Sementara nafkah anak-anaknya sepenuhnya tetap menjadi tanggung jawab mantan suaminya (ayah dari anak-anaknya), dan jika anak-anak ikut ibunya dan masih dalam pengurusan (anak-anak atau bayi), ibunya masih tetap diberikan nafkah karena mengurusi anak-anaknya dan menyusui bayinya (bahkan penyusuannya ini dibayar). Jika mantan suaminya ini tidak mampu atau karena meninggal, maka nafkah anak-anak mereka menjadi tanggung jawab keluarga suaminya yang laki-laki (bapaknya, kakak / adik laki-laki, paman), sepenuhnya.
Di jaman ini, khususnya di Indonesia hukum ini agak diabaikan. Bisa jadi karena belum tahu atau bahkan tidak mau tahu, tapi yang jelas para wanita di sini sangat kuat, jangankan setelah ditinggal mati atau bercerai, bahkan ketika sang suam masih bersamanya kewajiban memberi nafkah kerap berada di pundak sang istri.

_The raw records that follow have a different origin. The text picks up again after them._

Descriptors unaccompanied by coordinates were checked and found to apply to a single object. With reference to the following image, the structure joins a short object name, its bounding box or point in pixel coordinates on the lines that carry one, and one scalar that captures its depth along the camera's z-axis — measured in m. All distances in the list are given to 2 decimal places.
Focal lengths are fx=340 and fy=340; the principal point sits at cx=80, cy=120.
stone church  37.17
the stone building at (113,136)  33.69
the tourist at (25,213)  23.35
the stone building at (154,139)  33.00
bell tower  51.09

Ketahuilah wahai para laki-laki, ketika istrimu menafkahi anak-anakmu dengan cara yang haram dan mendidiknya dengan cara yang salah, di akhirat kamu tetap bertanggung jawab atas nafkah dan pendidikan anak-anakmu itu, bahkan atas nafkah haram dan pendidikan yang salah tersebut. Sungguh hal yang demikian itu akan menjadi hutang yang bertumpuk. Karena sesungguhnya jika seorang perempuan meninggalkan anak-anak dan menelantarkannya, maka tidak ada dosa baginya karena hal tersebut sepenuhnya menjadi tanggung jawab suami dan keluarganya yang laki-laki.
Baca juga : Wanita Dalam Pandangan Agama Islam dan Adat Minangkabau
Saya sangat sering menjelaskan ini bahkan jauh sebelum semua terjadi atas diri saya, jadi tidak ada hubungannya dengan saya, murni karena banyaknya kejadian di sekitar saya. Naifnya lagi, ketika para lelaki itu menikahi janda yang beranak, justru dia sibuk mendidik dan menafkahi anak tirinya dan mengabaikan anak kandungnya yang menjadi tanggung jawabnya di dunia dan akhirat. Menjalankan sunnah dengan mengabaikan kewajiban, sama saja dengan mengerjakan sesuatu yang sia-sia.
Jangankan anak tiri yang bukan anak kandungmu, bahkan ketika wanita yang dinikahi itu hamil karenamu sebelum nikah, nafkahnya tetap bukan kewajibanmu. Dan bagi kalian para wanita meski tidak ada dosa bagimu membiarkan anak-anakmu. Tapi ketahuilah merawat, manafkahi, dan mendidik mereka agar mencintai Rabbnya dan berbakti pada ayahnya (seburuk apapun dia) adalah jihadmu.
Pahala berlimpah bagimu atas perjuangan dan keikhlasanmu, Insyaa Allah. Karena merawat, mendidik (apalagi di tengah rasa kekecewaan) sekaligus menafkahi mereka, bukanlah perkara yang mudah. Dan ketahuilah, hak-hakmu kelak akan dikembalikan kepadamu di akhirat.